Records from a dataset:
━━━━━━━━━━━━━━━━━━━━━━━━━━━━━━

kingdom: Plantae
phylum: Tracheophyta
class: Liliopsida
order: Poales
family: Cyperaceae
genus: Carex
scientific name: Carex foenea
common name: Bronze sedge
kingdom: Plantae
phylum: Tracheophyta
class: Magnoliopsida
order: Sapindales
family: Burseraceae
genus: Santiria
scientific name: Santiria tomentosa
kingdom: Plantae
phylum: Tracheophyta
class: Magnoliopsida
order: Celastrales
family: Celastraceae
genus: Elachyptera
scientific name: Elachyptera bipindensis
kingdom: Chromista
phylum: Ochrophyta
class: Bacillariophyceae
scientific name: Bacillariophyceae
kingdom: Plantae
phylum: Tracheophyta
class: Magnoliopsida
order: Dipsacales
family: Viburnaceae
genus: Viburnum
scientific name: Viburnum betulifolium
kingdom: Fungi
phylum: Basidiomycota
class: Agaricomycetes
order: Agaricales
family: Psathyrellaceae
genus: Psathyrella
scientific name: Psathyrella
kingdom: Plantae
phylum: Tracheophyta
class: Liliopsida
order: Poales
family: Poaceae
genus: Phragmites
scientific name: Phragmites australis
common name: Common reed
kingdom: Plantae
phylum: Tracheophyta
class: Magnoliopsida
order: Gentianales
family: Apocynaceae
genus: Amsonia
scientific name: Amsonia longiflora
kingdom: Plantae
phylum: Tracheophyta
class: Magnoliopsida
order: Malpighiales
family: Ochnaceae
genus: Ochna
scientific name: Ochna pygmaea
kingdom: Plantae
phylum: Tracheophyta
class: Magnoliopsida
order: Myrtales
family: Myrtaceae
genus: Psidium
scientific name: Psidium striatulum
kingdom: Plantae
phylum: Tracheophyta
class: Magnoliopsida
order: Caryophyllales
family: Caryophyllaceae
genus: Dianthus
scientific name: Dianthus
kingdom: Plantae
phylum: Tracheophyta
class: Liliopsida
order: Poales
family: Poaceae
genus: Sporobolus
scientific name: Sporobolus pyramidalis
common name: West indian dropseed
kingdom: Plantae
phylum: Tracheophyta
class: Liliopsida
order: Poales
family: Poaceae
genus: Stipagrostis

━━━━━━━━━━━━━━━━━━━━━━━━━━━━━━

_REQUIREMENTS_.
Rewrite all of these lines, substituting "vernacular name" for "common name" wherever it occurs and leaving everything else unchanged.

_OUTPUT OF THE EXERCISE_.
kingdom: Plantae
phylum: Tracheophyta
class: Liliopsida
order: Poales
family: Cyperaceae
genus: Carex
scientific name: Carex foenea
vernacular name: Bronze sedge
kingdom: Plantae
phylum: Tracheophyta
class: Magnoliopsida
order: Sapindales
family: Burseraceae
genus: Santiria
scientific name: Santiria tomentosa
kingdom: Plantae
phylum: Tracheophyta
class: Magnoliopsida
order: Celastrales
family: Celastraceae
genus: Elachyptera
scientific name: Elachyptera bipindensis
kingdom: Chromista
phylum: Ochrophyta
class: Bacillariophyceae
scientific name: Bacillariophyceae
kingdom: Plantae
phylum: Tracheophyta
class: Magnoliopsida
order: Dipsacales
family: Viburnaceae
genus: Viburnum
scientific name: Viburnum betulifolium
kingdom: Fungi
phylum: Basidiomycota
class: Agaricomycetes
order: Agaricales
family: Psathyrellaceae
genus: Psathyrella
scientific name: Psathyrella
kingdom: Plantae
phylum: Tracheophyta
class: Liliopsida
order: Poales
family: Poaceae
genus: Phragmites
scientific name: Phragmites australis
vernacular name: Common reed
kingdom: Plantae
phylum: Tracheophyta
class: Magnoliopsida
order: Gentianales
family: Apocynaceae
genus: Amsonia
scientific name: Amsonia longiflora
kingdom: Plantae
phylum: Tracheophyta
class: Magnoliopsida
order: Malpighiales
family: Ochnaceae
genus: Ochna
scientific name: Ochna pygmaea
kingdom: Plantae
phylum: Tracheophyta
class: Magnoliopsida
order: Myrtales
family: Myrtaceae
genus: Psidium
scientific name: Psidium striatulum
kingdom: Plantae
phylum: Tracheophyta
class: Magnoliopsida
order: Caryophyllales
family: Caryophyllaceae
genus: Dianthus
scientific name: Dianthus
kingdom: Plantae
phylum: Tracheophyta
class: Liliopsida
order: Poales
family: Poaceae
genus: Sporobolus
scientific name: Sporobolus pyramidalis
vernacular name: West indian dropseed
kingdom: Plantae
phylum: Tracheophyta
class: Liliopsida
order: Poales
family: Poaceae
genus: Stipagrostis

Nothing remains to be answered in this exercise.